Weiter heißt es: »Wir blicken nach vorne im Wissen sowohl um die geglückten Erfahrungen als auch um die Schuld und das Grauen in unserer Geschichte. Als Europäer*innen handeln wir im Bewusstsein einer Verantwortung für globale Gerechtigkeit auf Grundlage der Bürger*innen- und Menschenrechte, wie sie sich in der Allgemeinen Erklärung der Menschenrechte sowie im Grundgesetz und der EU-Grundrechtecharta manifestieren. Die Lehren aus den Menschheitsverbrechen des Nationalsozialismus sind uns Verpflichtung.«

Das klingt gut. Heißt für die Außenpolitik jedoch praktisch, letztliches Kriterium für die Bewertung anderer Länder ist die eigene Verfassung. Damit könnte dieses Deutschland im Grunde internationale Beziehungen nur zu sich selbst unterhalten und zu einigen wenigen Ländern im nordatlantischen Raum.
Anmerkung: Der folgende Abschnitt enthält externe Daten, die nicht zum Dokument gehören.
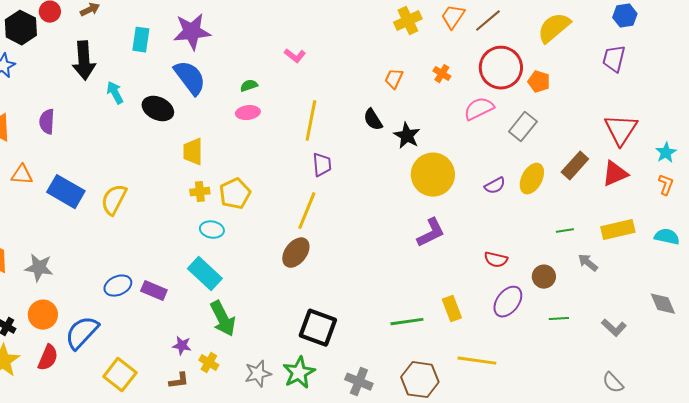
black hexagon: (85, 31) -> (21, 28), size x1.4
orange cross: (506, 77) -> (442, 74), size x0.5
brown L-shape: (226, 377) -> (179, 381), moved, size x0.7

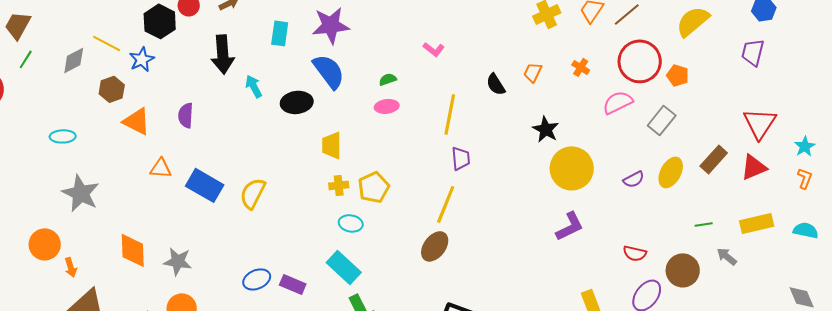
black ellipse: (158, 109) -> (297, 102), turned -32
black semicircle: (373, 120) -> (496, 84), moved
brown circle: (544, 277) -> (683, 270), size x1.4

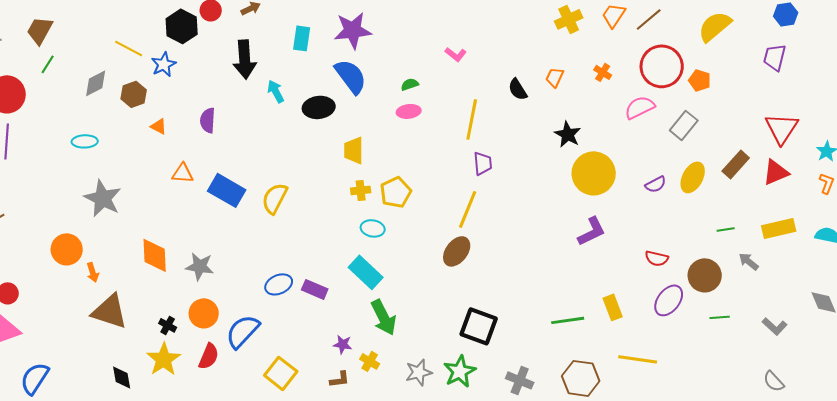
gray diamond: (74, 60) -> (96, 83), moved
orange triangle: (137, 121) -> (159, 126), size x0.6

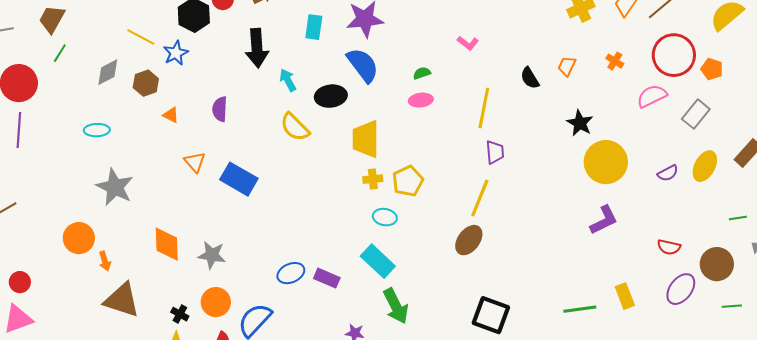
yellow trapezoid: (354, 150) -> (366, 139), size x1.4
orange triangle: (183, 173) -> (195, 162), turned 45
yellow semicircle: (275, 198) -> (295, 127), moved, turned -72

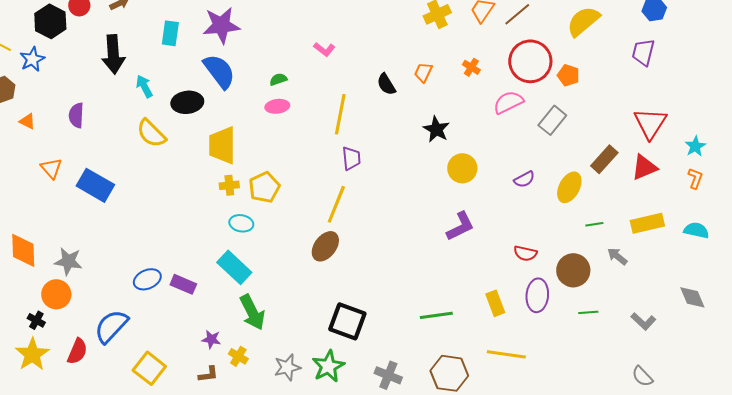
yellow circle: (606, 162) -> (462, 168), size x0.7
yellow ellipse: (705, 166) -> (569, 187), moved
purple ellipse: (681, 289) -> (537, 295), turned -32
yellow rectangle: (625, 296) -> (495, 303), moved
orange circle: (216, 302) -> (56, 294), moved

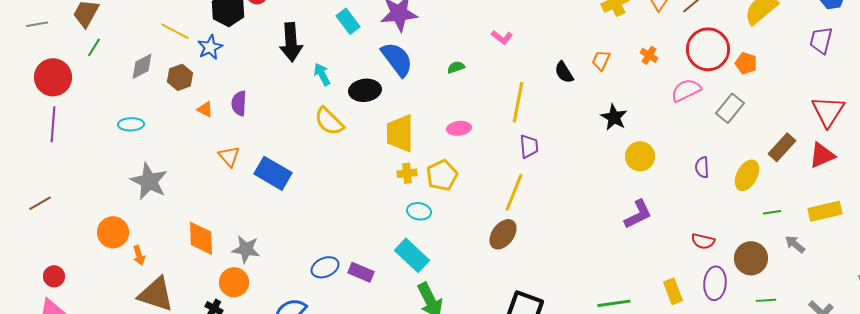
cyan rectangle: (170, 33) -> (348, 21), turned -45
pink ellipse: (277, 106) -> (459, 128), moved
purple semicircle: (76, 115) -> (239, 103), moved
purple semicircle: (524, 179) -> (702, 167), turned 115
In allen anderen Ländern der Welt müsste sich dieses Deutschland messianistisch einmischen, um seine eigene Gutwerdung nach den Verbrechen des Hitlerfaschismus auf die übrige Welt zu erstrecken und sie zu erlösen.

So würde Joseph Fischers verlogene Argumentation von 1999, Deutschland unter Verweis auf »Nie wieder Faschismus, nie wieder Auschwitz!« in den ersten, zudem völkerrechtswidrigen Krieg nach 1945 zu bugsieren, zur dauerhaften Staatspolitik. Unter einer Regierung auf solchen programmatischen Grundlagen würde Deutschland außenpolitikunfähig. Friedenspolitik bedarf der Fähigkeit zu friedlicher Koexistenz. Die wiederum ruht auf dem Vermögen, die andere Gesellschaft und den anderen Staat als andere zu akzeptieren und zu achten.